Unconventional superconductivity


Conventional superconductivity

As Bardeen-Cooper-Schrieffer (BCS) were able to show, is that the electron-phonon interaction mediates superconductivity. In a cartoon picture, a passing light and fast (Fermi velocity vF) electron with its negative charge distorts the lattice of the heavy masses of the positive ions of the lattice. This allows a second electron to feel this distortion, as the lattice distortion disappears only at the speed of sound (vs) and vF>>vs. This leads to an attractive interaction between the electrons which then will from Cooper pairs and undergo a phase transition to superconductivity.
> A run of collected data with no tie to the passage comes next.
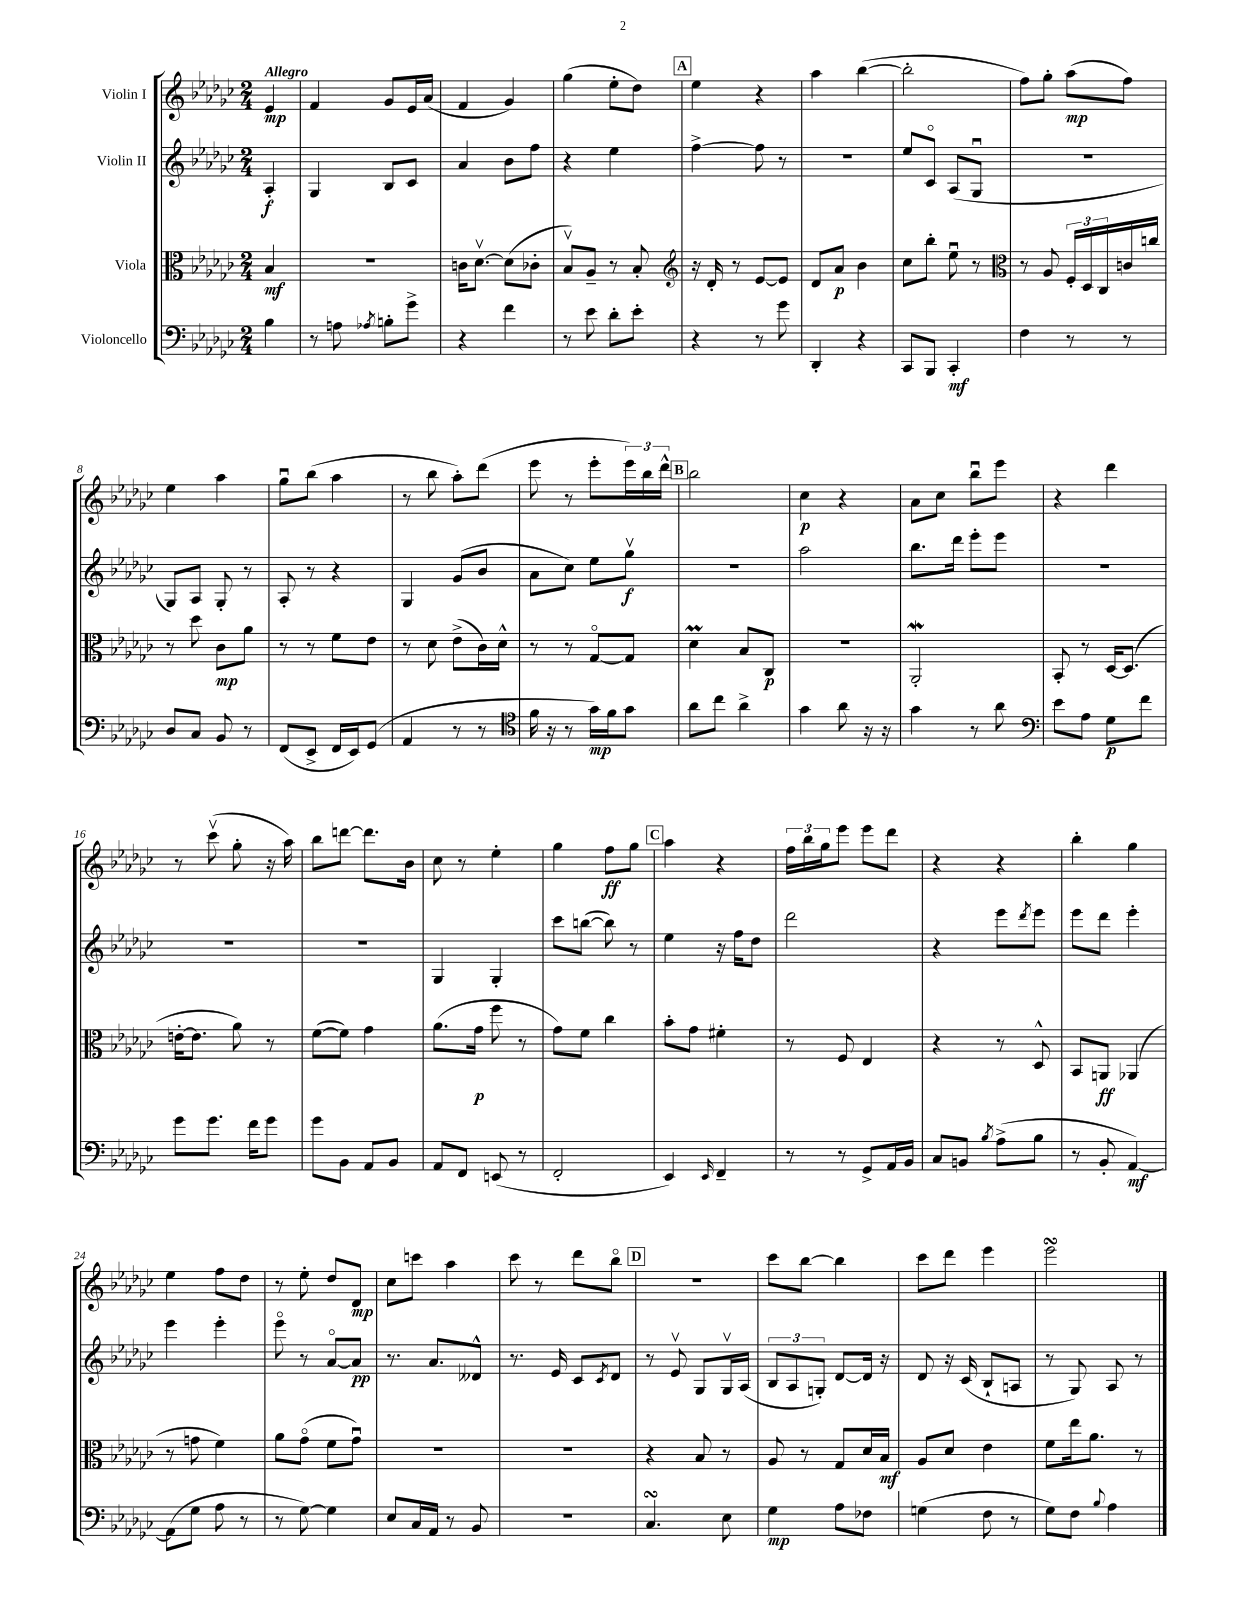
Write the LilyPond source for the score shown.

<<
\new StaffGroup <<
\new Staff = "s0" \with { instrumentName = "Violin I" } {
    \clef treble \key ges \major \numericTimeSignature \time 2/4 \partial 4 \tempo "Allegro"
    ees'4\mp |
    f'4 ges'8 ees'16 aes'16( |
    f'4 ges'4) |
    ges''4( ees''8-. des''8) |
    \mark \markup { \box "A" } ees''4 r4 |
    aes''4 bes''4~( |
    bes''2-. |
    f''8) ges''8-. aes''8\mp( f''8) |
    ees''4 aes''4 |
    ges''8\downbow bes''8( aes''4 |
    r8 bes''8 aes''8-.) des'''8( |
    ees'''8 r8 ees'''8-. \tuplet 3/2 { ees'''16) bes''16 des'''16-^ } |
    \mark \markup { \box "B" } bes''2 |
    ces''4\p r4 |
    aes'8 ces''8 bes''8\downbow ees'''8 |
    r4 des'''4 |
    r8 ces'''8\upbow( ges''8-. r16 aes''16) |
    bes''8 d'''8~ d'''8. bes'16 |
    ces''8 r8 ees''4-. |
    ges''4 f''8\ff ges''8 |
    \mark \markup { \box "C" } aes''4 r4 |
    \tuplet 3/2 { f''16 bes''16 ges''16 } ees'''8 ees'''8 des'''8 |
    r4 r4 |
    bes''4-. ges''4 |
    ees''4 f''8 des''8 |
    r8 ees''8-. des''8 des'8\mp |
    ces''8 c'''8 aes''4 |
    ces'''8 r8 des'''8 bes''8\flageolet |
    \mark \markup { \box "D" } r2 |
    ces'''8 bes''8~ bes''4 |
    ces'''8 des'''8 ees'''4 |
    ees'''2\turn \bar "|." |
}
\new Staff = "s1" \with { instrumentName = "Violin II" } {
    \clef treble \key ges \major \numericTimeSignature \time 2/4 \partial 4
    aes4-.\f |
    ges4 bes8 ces'8 |
    aes'4 bes'8 f''8 |
    r4 ees''4 |
    \mark \markup { \box "A" } f''4~-> f''8 r8 |
    r2 |
    ees''8 ces'8\flageolet aes8( ges8\downbow |
    R2 |
    ges8) aes8 ges8-. r8 |
    aes8-. r8 r4 |
    ges4 ges'8( bes'8 |
    aes'8 ces''8) ees''8 ges''8\upbow\f |
    \mark \markup { \box "B" } R2 |
    aes''2 |
    bes''8. des'''16 ees'''8-. ees'''8 |
    R2 |
    R2 |
    R2 |
    ges4 ges4-. |
    ces'''8 b''8~( b''8) r8 |
    \mark \markup { \box "C" } ees''4 r16 f''16 des''8 |
    des'''2 |
    r4 ees'''8 \acciaccatura { des'''8 } ees'''8 |
    ees'''8 des'''8 ees'''4-. |
    ees'''4 ees'''4-. |
    ees'''8\flageolet r8 aes'8~\flageolet aes'8\pp |
    r8. aes'8. deses'8-^ |
    r8. ees'16 ces'8 \acciaccatura { ces'8 } des'8 |
    \mark \markup { \box "D" } r8 ees'8\upbow ges8 ges16\upbow aes16( |
    \tuplet 3/2 { bes8 aes8 g8-.) } des'8~ des'16 r16 |
    des'8 r16 ces'16( bes8-! a8 |
    r8 ges8) aes8 r8 \bar "|." |
}
\new Staff = "s2" \with { instrumentName = "Viola" } {
    \clef alto \key ges \major \numericTimeSignature \time 2/4 \partial 4
    bes4\mf |
    R2 |
    c'16 des'8.~\upbow des'8( ces'8-. |
    bes8\upbow) aes8-- r8 bes8-. |
    \mark \markup { \box "A" } \clef treble r16 des'16-. r8 ees'8~ ees'8 |
    des'8 aes'8\p bes'4 |
    ces''8 bes''8-. ees''8\downbow r8 |
    \clef alto r8 aes8 \tuplet 3/2 { f16-. des16 ces16 } c'16 c''16 |
    r8 des''8 ces'8\mp aes'8 |
    r8 r8 f'8 ees'8 |
    r8 des'8 ees'8->( ces'16) des'16-^ |
    r8 r8 ges8~\flageolet ges8 |
    \mark \markup { \box "B" } des'4\prall bes8 ces8\p |
    r2 |
    aes,2-.\mordent |
    bes,8-. r8 des16~ des8.( |
    e'16~-. e'8. aes'8) r8 |
    f'8~( f'8) ges'4 |
    aes'8.( ges'16\p f''8 r8 |
    ges'8) f'8 ces''4 |
    \mark \markup { \box "C" } bes'8-. ges'8 fis'4-. |
    r8 f8 ees4 |
    r4 r8 des8-^ |
    bes,8 a,8\ff aes,4( |
    r8 g'8 f'4) |
    aes'8 ges'8\flageolet( f'8 ges'8\downbow) |
    R2 |
    R2 |
    \mark \markup { \box "D" } r4 bes8 r8 |
    aes8 r8 ges8 des'16 bes16\mf |
    aes8 des'8 ees'4 |
    f'8 ees''16 aes'8. r8 \bar "|." |
}
\new Staff = "s3" \with { instrumentName = "Violoncello" } {
    \clef bass \key ges \major \numericTimeSignature \time 2/4 \partial 4
    bes4 |
    r8 a8 \acciaccatura { aes8 } b8-. ges'8-> |
    r4 f'4 |
    r8 ees'8 des'8-. ees'8-. |
    \mark \markup { \box "A" } r4 r8 ges'8 |
    des,4-. r4 |
    ces,8 bes,,8 ces,4-.\mf |
    f4 r8 r8 |
    des8 ces8 bes,8 r8 |
    f,8( ees,8-> f,16 ees,16) ges,8( |
    aes,4 r8 r8 |
    \clef tenor f'16 r16 r8 ges'16\mp) f'16 ges'8 |
    \mark \markup { \box "B" } aes'8 ces''8 aes'4-> |
    ges'4 aes'8 r16 r16 |
    ges'4 r8 aes'8 |
    \clef bass ees'8 aes8 ges8\p f'8 |
    ges'8 ges'8. f'16 ges'8 |
    ges'8 bes,8 aes,8 bes,8 |
    aes,8 f,8 e,8( r8 |
    f,2-. |
    \mark \markup { \box "C" } ees,4) \grace { ees,16 } f,4-- |
    r8 r8 ges,8-> aes,16 bes,16 |
    ces8 b,8 \acciaccatura { bes8 } aes8->( bes8 |
    r8 bes,8-. aes,4~\mf) |
    aes,8( ges8 aes8 r8 |
    r8 ges8~) ges4 |
    ees8 ces16 aes,16 r8 bes,8 |
    R2 |
    \mark \markup { \box "D" } ces4.\turn ees8 |
    ges4\mp aes8 fes8 |
    g4( f8 r8 |
    ges8) f8 \appoggiatura { bes8 } aes4 \bar "|." |
}
>>
>>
Heavy Fermion superconductors

Let’s use them as an example, and here we look at CeCoIn5. Ce3+ ion in this compounds is magnetic. Thus if one measures the magnetic susceptibility at high temperatures, one observes this moment and from fitting a Curie-Weiss law, one gets a negative intercept which for a normal magnetic material one would interpret as antiferromagnetic interactions, which give rise to magnetic order. However, unexpectedly, one finds a superconducting phase transition. Now there exists a non-magnetic analogue, LaCoIn5, which has the very same crystal structure and thus most probably the same electron-phonon interactions. Curiously, LaCoIn5 is a normal metal and does not become superconducting. So the magnetic moment on the Ce is an important ingredient for superconductivity. Also, no the huge difference in Sommerfeld coefficient Cm/T between CeCoIn5 and LaCoIn5, which indicates strong electronic correlations, or so-called “heavy” electron masses.

Q-phase

Superconductivity can be destroyed by applying a magnetic field. Normally, for a type-II superconductor such as CeCoIn5 one should observe only two phases: the Meissner phase, where supercurrents completely shield the interior of the superconductor from the magnetic field, at very low fields (very hard to observe in CeCoIn5) and the Abrikosov phase where the magnetic field pierces the superconductors in units of the flux quantum, not unlike when one sticks spaghetti into a slice of hot dog. However, for very high fields and very low temperature, there is an additional phase, the so-called “Q-phase” (the TFFLO line in the graphic), in CeCoIn5.

Inside the Q-phase

careful neutron scattering study on CeCoIn5 single crystals showed, that antiferromagnetic order is present inside the Q-phase. What makes this so unusual is, that the AFM exists just inside the superconducting part of the phase diagram, but is absent in the normal state.